__What to work on__
Using the listing below, extract each line that has the word "unspecified" in it.

__The records__
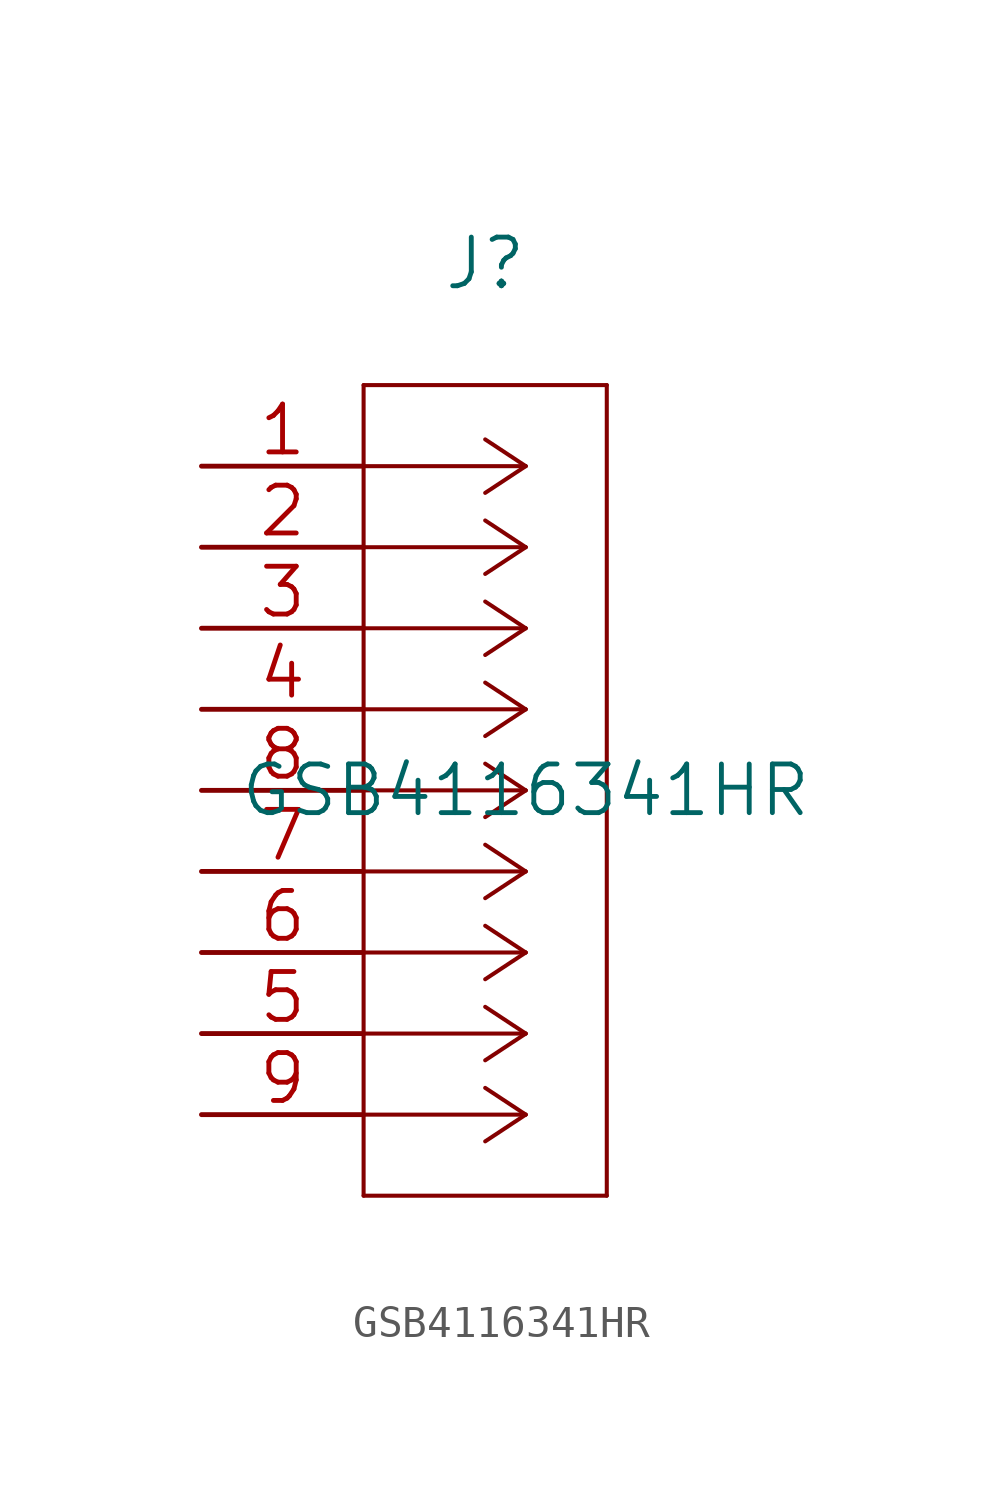
<source format=kicad_sym>
(kicad_symbol_lib
  (version 20211014)
  (generator kicad_symbol_editor)
  (symbol "GSB4116341HR"
    (pin_names
      (offset 0.254) hide)
    (property "Reference" "J"
      (at 8.89 6.35 0)
      (effects (font (size 1.524 1.524))))
    (property "Value" "GSB4116341HR"
      (at 10.16 -10.16 0)
      (effects (font (size 1.524 1.524))))
    (property "Datasheet" ""
      (at 0 0 0)
      (effects (font (size 1.524 1.524))))
    (property "ki_locked" ""
      (at 0 0 0)
      (effects (font (size 1.27 1.27))))
    (symbol "GSB4116341HR_1_1"
      (polyline (pts (xy 5.08 -22.86) (xy 12.7 -22.86)) (stroke (width 0.127) (type default) (color 0 0 0 0)) (fill (type none)))
      (polyline (pts (xy 5.08 2.54) (xy 5.08 -22.86)) (stroke (width 0.127) (type default) (color 0 0 0 0)) (fill (type none)))
      (polyline (pts (xy 10.16 -20.32) (xy 5.08 -20.32)) (stroke (width 0.127) (type default) (color 0 0 0 0)) (fill (type none)))
      (polyline (pts (xy 10.16 -20.32) (xy 8.89 -21.158)) (stroke (width 0.127) (type default) (color 0 0 0 0)) (fill (type none)))
      (polyline (pts (xy 10.16 -20.32) (xy 8.89 -19.482)) (stroke (width 0.127) (type default) (color 0 0 0 0)) (fill (type none)))
      (polyline (pts (xy 10.16 -17.78) (xy 5.08 -17.78)) (stroke (width 0.127) (type default) (color 0 0 0 0)) (fill (type none)))
      (polyline (pts (xy 10.16 -17.78) (xy 8.89 -18.618)) (stroke (width 0.127) (type default) (color 0 0 0 0)) (fill (type none)))
      (polyline (pts (xy 10.16 -17.78) (xy 8.89 -16.942)) (stroke (width 0.127) (type default) (color 0 0 0 0)) (fill (type none)))
      (polyline (pts (xy 10.16 -15.24) (xy 5.08 -15.24)) (stroke (width 0.127) (type default) (color 0 0 0 0)) (fill (type none)))
      (polyline (pts (xy 10.16 -15.24) (xy 8.89 -16.078)) (stroke (width 0.127) (type default) (color 0 0 0 0)) (fill (type none)))
      (polyline (pts (xy 10.16 -15.24) (xy 8.89 -14.402)) (stroke (width 0.127) (type default) (color 0 0 0 0)) (fill (type none)))
      (polyline (pts (xy 10.16 -12.7) (xy 5.08 -12.7)) (stroke (width 0.127) (type default) (color 0 0 0 0)) (fill (type none)))
      (polyline (pts (xy 10.16 -12.7) (xy 8.89 -13.538)) (stroke (width 0.127) (type default) (color 0 0 0 0)) (fill (type none)))
      (polyline (pts (xy 10.16 -12.7) (xy 8.89 -11.862)) (stroke (width 0.127) (type default) (color 0 0 0 0)) (fill (type none)))
      (polyline (pts (xy 10.16 -10.16) (xy 5.08 -10.16)) (stroke (width 0.127) (type default) (color 0 0 0 0)) (fill (type none)))
      (polyline (pts (xy 10.16 -10.16) (xy 8.89 -10.998)) (stroke (width 0.127) (type default) (color 0 0 0 0)) (fill (type none)))
      (polyline (pts (xy 10.16 -10.16) (xy 8.89 -9.322)) (stroke (width 0.127) (type default) (color 0 0 0 0)) (fill (type none)))
      (polyline (pts (xy 10.16 -7.62) (xy 5.08 -7.62)) (stroke (width 0.127) (type default) (color 0 0 0 0)) (fill (type none)))
      (polyline (pts (xy 10.16 -7.62) (xy 8.89 -8.458)) (stroke (width 0.127) (type default) (color 0 0 0 0)) (fill (type none)))
      (polyline (pts (xy 10.16 -7.62) (xy 8.89 -6.782)) (stroke (width 0.127) (type default) (color 0 0 0 0)) (fill (type none)))
      (polyline (pts (xy 10.16 -5.08) (xy 5.08 -5.08)) (stroke (width 0.127) (type default) (color 0 0 0 0)) (fill (type none)))
      (polyline (pts (xy 10.16 -5.08) (xy 8.89 -5.918)) (stroke (width 0.127) (type default) (color 0 0 0 0)) (fill (type none)))
      (polyline (pts (xy 10.16 -5.08) (xy 8.89 -4.242)) (stroke (width 0.127) (type default) (color 0 0 0 0)) (fill (type none)))
      (polyline (pts (xy 10.16 -2.54) (xy 5.08 -2.54)) (stroke (width 0.127) (type default) (color 0 0 0 0)) (fill (type none)))
      (polyline (pts (xy 10.16 -2.54) (xy 8.89 -3.378)) (stroke (width 0.127) (type default) (color 0 0 0 0)) (fill (type none)))
      (polyline (pts (xy 10.16 -2.54) (xy 8.89 -1.702)) (stroke (width 0.127) (type default) (color 0 0 0 0)) (fill (type none)))
      (polyline (pts (xy 10.16 0) (xy 5.08 0)) (stroke (width 0.127) (type default) (color 0 0 0 0)) (fill (type none)))
      (polyline (pts (xy 10.16 0) (xy 8.89 -0.838)) (stroke (width 0.127) (type default) (color 0 0 0 0)) (fill (type none)))
      (polyline (pts (xy 10.16 0) (xy 8.89 0.838)) (stroke (width 0.127) (type default) (color 0 0 0 0)) (fill (type none)))
      (polyline (pts (xy 12.7 -22.86) (xy 12.7 2.54)) (stroke (width 0.127) (type default) (color 0 0 0 0)) (fill (type none)))
      (polyline (pts (xy 12.7 2.54) (xy 5.08 2.54)) (stroke (width 0.127) (type default) (color 0 0 0 0)) (fill (type none)))
      (pin unspecified line (at 0 0 0) (length 5.08) (name "1" (effects (font (size 1.499 1.499)))) (number "1" (effects (font (size 1.499 1.499)))))
      (pin unspecified line (at 0 -2.54 0) (length 5.08) (name "2" (effects (font (size 1.499 1.499)))) (number "2" (effects (font (size 1.499 1.499)))))
      (pin unspecified line (at 0 -5.08 0) (length 5.08) (name "3" (effects (font (size 1.499 1.499)))) (number "3" (effects (font (size 1.499 1.499)))))
      (pin unspecified line (at 0 -7.62 0) (length 5.08) (name "4" (effects (font (size 1.499 1.499)))) (number "4" (effects (font (size 1.499 1.499)))))
      (pin unspecified line (at 0 -17.78 0) (length 5.08) (name "5" (effects (font (size 1.499 1.499)))) (number "5" (effects (font (size 1.499 1.499)))))
      (pin unspecified line (at 0 -15.24 0) (length 5.08) (name "6" (effects (font (size 1.499 1.499)))) (number "6" (effects (font (size 1.499 1.499)))))
      (pin unspecified line (at 0 -12.7 0) (length 5.08) (name "7" (effects (font (size 1.499 1.499)))) (number "7" (effects (font (size 1.499 1.499)))))
      (pin unspecified line (at 0 -10.16 0) (length 5.08) (name "8" (effects (font (size 1.499 1.499)))) (number "8" (effects (font (size 1.499 1.499)))))
      (pin unspecified line (at 0 -20.32 0) (length 5.08) (name "9" (effects (font (size 1.499 1.499)))) (number "9" (effects (font (size 1.499 1.499))))))))
</source>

__Written response__
      (pin unspecified line (at 0 0 0) (length 5.08) (name "1" (effects (font (size 1.499 1.499)))) (number "1" (effects (font (size 1.499 1.499)))))
      (pin unspecified line (at 0 -2.54 0) (length 5.08) (name "2" (effects (font (size 1.499 1.499)))) (number "2" (effects (font (size 1.499 1.499)))))
      (pin unspecified line (at 0 -5.08 0) (length 5.08) (name "3" (effects (font (size 1.499 1.499)))) (number "3" (effects (font (size 1.499 1.499)))))
      (pin unspecified line (at 0 -7.62 0) (length 5.08) (name "4" (effects (font (size 1.499 1.499)))) (number "4" (effects (font (size 1.499 1.499)))))
      (pin unspecified line (at 0 -17.78 0) (length 5.08) (name "5" (effects (font (size 1.499 1.499)))) (number "5" (effects (font (size 1.499 1.499)))))
      (pin unspecified line (at 0 -15.24 0) (length 5.08) (name "6" (effects (font (size 1.499 1.499)))) (number "6" (effects (font (size 1.499 1.499)))))
      (pin unspecified line (at 0 -12.7 0) (length 5.08) (name "7" (effects (font (size 1.499 1.499)))) (number "7" (effects (font (size 1.499 1.499)))))
      (pin unspecified line (at 0 -10.16 0) (length 5.08) (name "8" (effects (font (size 1.499 1.499)))) (number "8" (effects (font (size 1.499 1.499)))))
      (pin unspecified line (at 0 -20.32 0) (length 5.08) (name "9" (effects (font (size 1.499 1.499)))) (number "9" (effects (font (size 1.499 1.499))))))))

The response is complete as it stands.